Lonate Pozzolo, pochi giorni fa, diventa luogo crudele. Muore Steven, sei anni, ucciso in un incidente stradale. Pochi giorni dopo muore il fratellino Nicolas, nove anni: stava a bordo della stessa auto. Erano da due anni senza la mamma, rapita dalla malattia. Resta da solo il papà Alessandro, che guidava il veicolo. Vi resta nel dolore incomprensibile, nella disperazione che morde, nell’irrealismo della realtà. Protagonista e vittima d’una storia straordinaria e insieme ordinaria: la storia del caso (dell’accidente, dell’imprevedibile) che appartiene alla consuetudine, ma al quale la consuetudine non fa caso (lo esorcizza, lo rimuove). Perché si pensa – siamo portati tutti a pensarlo – che il rovescio del destino sia qualcosa di lontano e immaginifico, che non ci toccherà mai in concreto, e che l’esistenza si distribuisce su due piani: il piano dove abitiamo noi, il piano dove abita il resto del mondo. Al secondo crediamo di poter decidere se e quando rendere visita, sicuri che al primo non accederà nessuno di sgradito. Invece non va così. C’è un incontrollabile andirivieni tra un piano e l’altro, e nel condominio della vita dobbiamo prendere atto d’essere inquilini, non proprietari.
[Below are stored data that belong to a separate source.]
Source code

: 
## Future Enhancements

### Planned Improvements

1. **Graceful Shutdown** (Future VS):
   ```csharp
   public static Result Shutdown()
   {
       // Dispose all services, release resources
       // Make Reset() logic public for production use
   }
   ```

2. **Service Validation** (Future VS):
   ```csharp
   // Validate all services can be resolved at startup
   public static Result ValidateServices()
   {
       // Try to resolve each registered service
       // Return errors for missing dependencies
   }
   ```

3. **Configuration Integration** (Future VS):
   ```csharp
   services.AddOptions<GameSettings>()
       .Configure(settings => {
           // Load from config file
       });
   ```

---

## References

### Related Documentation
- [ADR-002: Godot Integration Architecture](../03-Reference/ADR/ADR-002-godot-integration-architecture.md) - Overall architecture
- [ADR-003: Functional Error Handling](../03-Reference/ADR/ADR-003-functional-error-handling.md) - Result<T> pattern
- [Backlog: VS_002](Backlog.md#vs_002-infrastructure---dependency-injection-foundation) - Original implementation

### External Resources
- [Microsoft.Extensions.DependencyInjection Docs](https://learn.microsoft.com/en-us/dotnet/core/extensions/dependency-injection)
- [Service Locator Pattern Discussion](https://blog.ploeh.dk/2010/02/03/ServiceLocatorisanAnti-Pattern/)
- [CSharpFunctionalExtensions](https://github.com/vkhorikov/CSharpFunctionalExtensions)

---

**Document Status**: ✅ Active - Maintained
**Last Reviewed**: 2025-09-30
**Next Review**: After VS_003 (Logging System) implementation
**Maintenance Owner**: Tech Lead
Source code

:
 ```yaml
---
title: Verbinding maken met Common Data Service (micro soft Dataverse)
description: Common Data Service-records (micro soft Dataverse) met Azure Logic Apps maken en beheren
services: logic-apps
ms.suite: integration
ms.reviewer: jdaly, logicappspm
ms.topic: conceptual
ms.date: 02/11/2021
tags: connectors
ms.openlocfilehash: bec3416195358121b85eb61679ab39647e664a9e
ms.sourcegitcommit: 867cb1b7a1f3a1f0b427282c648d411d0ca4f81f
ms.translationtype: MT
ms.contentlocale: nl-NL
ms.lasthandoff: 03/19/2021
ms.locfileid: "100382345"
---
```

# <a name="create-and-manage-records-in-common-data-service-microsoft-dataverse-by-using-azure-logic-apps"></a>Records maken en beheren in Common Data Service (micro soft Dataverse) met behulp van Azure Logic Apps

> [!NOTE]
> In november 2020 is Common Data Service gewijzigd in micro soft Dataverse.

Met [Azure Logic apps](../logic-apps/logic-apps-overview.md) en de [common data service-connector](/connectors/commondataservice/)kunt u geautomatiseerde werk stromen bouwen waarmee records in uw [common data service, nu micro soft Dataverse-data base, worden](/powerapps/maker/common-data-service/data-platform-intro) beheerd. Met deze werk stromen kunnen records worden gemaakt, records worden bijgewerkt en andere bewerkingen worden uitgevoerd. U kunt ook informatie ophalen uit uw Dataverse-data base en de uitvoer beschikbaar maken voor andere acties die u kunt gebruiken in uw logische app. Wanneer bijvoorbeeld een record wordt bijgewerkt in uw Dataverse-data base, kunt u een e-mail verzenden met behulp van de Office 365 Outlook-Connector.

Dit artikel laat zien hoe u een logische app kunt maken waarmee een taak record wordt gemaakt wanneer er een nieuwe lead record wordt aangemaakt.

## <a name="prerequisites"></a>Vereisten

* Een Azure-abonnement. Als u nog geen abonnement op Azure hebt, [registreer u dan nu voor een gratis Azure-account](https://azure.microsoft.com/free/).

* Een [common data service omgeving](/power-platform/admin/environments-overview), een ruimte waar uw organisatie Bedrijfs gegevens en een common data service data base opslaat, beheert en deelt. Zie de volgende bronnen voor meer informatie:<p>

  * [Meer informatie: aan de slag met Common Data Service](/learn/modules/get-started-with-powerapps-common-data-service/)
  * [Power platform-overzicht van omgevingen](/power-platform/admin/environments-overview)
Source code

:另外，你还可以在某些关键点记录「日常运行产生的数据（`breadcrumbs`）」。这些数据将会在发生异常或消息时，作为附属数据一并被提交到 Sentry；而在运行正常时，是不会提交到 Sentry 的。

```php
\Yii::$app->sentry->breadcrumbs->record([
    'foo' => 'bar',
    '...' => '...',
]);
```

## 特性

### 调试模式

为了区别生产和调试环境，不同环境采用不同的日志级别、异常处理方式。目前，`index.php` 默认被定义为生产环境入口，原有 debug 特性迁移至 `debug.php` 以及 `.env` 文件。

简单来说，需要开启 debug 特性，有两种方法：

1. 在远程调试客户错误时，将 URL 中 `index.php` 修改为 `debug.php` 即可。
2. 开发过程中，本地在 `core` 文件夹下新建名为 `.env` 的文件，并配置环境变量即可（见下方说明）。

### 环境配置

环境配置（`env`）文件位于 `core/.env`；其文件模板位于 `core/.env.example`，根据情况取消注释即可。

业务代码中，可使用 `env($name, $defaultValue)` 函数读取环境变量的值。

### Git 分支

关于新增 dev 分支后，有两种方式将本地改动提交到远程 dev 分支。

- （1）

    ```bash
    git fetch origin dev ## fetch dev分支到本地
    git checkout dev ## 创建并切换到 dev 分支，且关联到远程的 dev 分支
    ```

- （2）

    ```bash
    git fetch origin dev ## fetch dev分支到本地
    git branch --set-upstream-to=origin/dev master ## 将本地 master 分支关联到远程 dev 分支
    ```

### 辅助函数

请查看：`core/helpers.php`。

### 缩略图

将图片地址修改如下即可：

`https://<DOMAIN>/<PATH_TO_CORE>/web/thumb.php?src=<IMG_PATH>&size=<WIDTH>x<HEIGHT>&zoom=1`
Questo esprime la razionalità quando succede l’irreparabile. Richiama il fragile equilibrio cui ci consegniamo fin dalle origini, e quasi sempre dimentichiamo se non allertati da avverse circostanze. Ricordarlo a margine dell’orribile cronaca, non rappresenta un esercizio inutilmente banale, bensì il modo per dire ad Alessandro che non si trova da solo, nella sciagurata svolta (quante drammatiche svolte) della sua avventura d’uomo. La compagnia è grande, e vi partecipiamo tutti, consapevoli del precario trapezio che regge l’acrobazia esistenziale; certi d’essere ascoltati nella testimonianza di compassione; sicuri che offrire la pietà non costituisca un gesto meramente formale, ma una sostanziale condivisione di pena.
Una parabola orientale racconta della donna che perde il figlio, smarrisce la voglia di vivere e si reca da un maestro di virtù per trovare requie al singhiozzare dell’anima. Lui l’ascolta con pazienza, le carezza il capo e sussurra: “Io non posso asciugare le tue lacrime, posso solo insegnarti a renderle sante”.
Un’esplicita disillusione sull’eventualità di trovare parole che risultino consolatorie. Però la convinta certezza che vi riescano, con il trascorrere del tempo, i fatti. Quali fatti? La vicinanza generosa, lo slancio di comunione, la ricerca d’un praticabile sollievo: mettere insieme le lacrime, fisiche e simboliche, e santificare l’orizzonte. Dargli una prospettiva alta. Intravederla per merito dell’affezione collettiva.
Facciamo – e facciamo bene a farli – molti minuti di silenzio per accadimenti luttuosi. Facciamone uno in più, ciascuno di noi e dappertutto, per la partenza di Nicolas e Steven, andati a raggiungere la mamma dove solo loro sanno. Proviamo a trovare il poco tempo necessario a fermare la solita gran fretta: sostiamo, riflettiamo, magari preghiamo, ciascuno secondo il suo personale modo, religioso o laico che sia. Non riusciremo a spiegare le ragioni del mistero, ma non ci sentiremo in torto per aver rinunziato a riconoscerne l’esistenza. È un semplice gesto di umiltà, di cui papà Alessandro, pur non vedendone materiale traccia, coglierà l’eco spirituale. E gliene sarà medicato il cuore, pur se nulla è in grado di guarire per sempre la sua sofferenza.